Dzień 6
Odpoczynek
7 czerwca 2019, piątek
temperatura max 26*c
temperatura rano 21*c
Deszczowo. Nieplanowany odpoczynek. To znaczy planowany, ale na jutro, po najdłuższym na tej wyprawie trzynastogodzinnym wędrowaniu z Łącka do Rytra. Poranna burza i wczorajsze zapowiedzi meteo wpłynęły jednak na zmianę planów. Wobec tego więc przerwa. Choć w tej chwili - godzina jedenasta - kiedy siedzę sobie w pijalni wód w uzdrowisku, świeci piękne słoneczko i jest ponownie upał.
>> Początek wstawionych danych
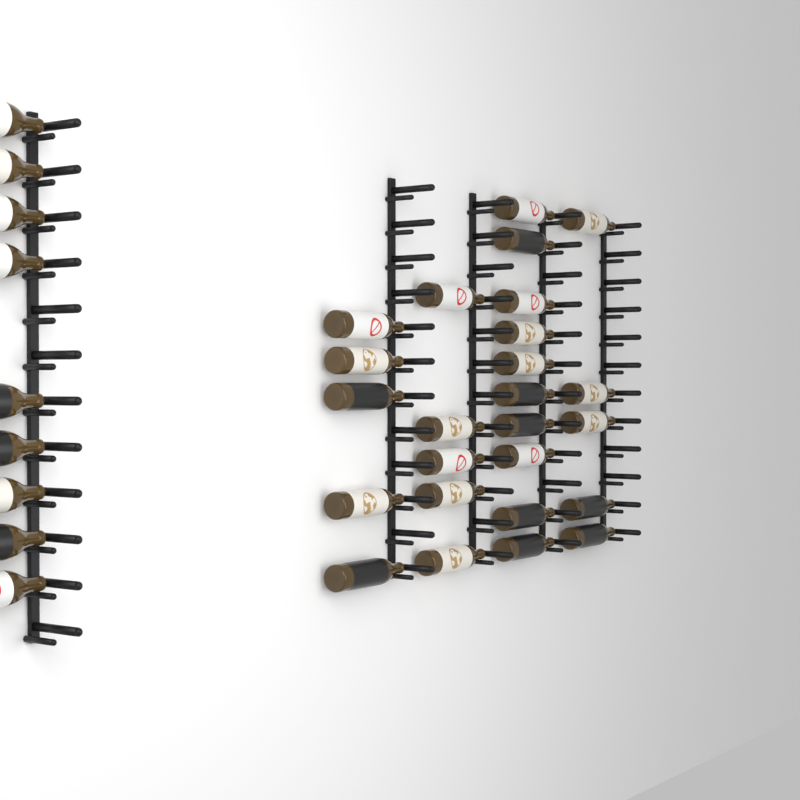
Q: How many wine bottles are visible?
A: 34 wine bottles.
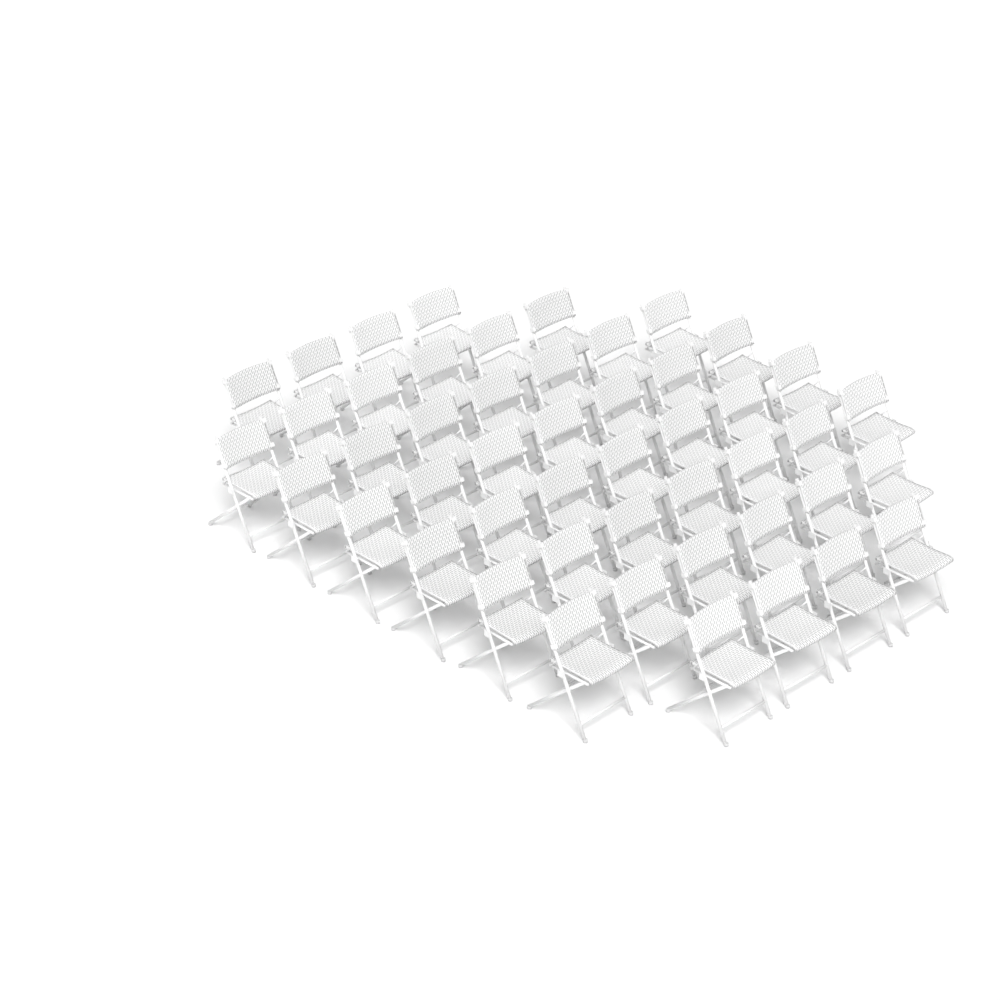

No i ledwo napisałem te słowa zagrzmiało. Zaczęło lać i tak aż do wieczora lało. Ładnie szlaki będą zaprawione jutro... Więc znów zmiana planu i na jutro najkrótszy z zaplanowanych pieszych etapów. A, no i jutro też ma chlastać i grzmieć.
Na razie troszkę pospacerowałem po Piwnicznej-Zdroju, zrobiłem zakupy dla moich nietoperków, sączę cofolę w pokoju i czekam na mecz eliminacyjny do mistrzostw Europy Macedonia - Polska. A jutro o 7:28 pociągiem do Rytra.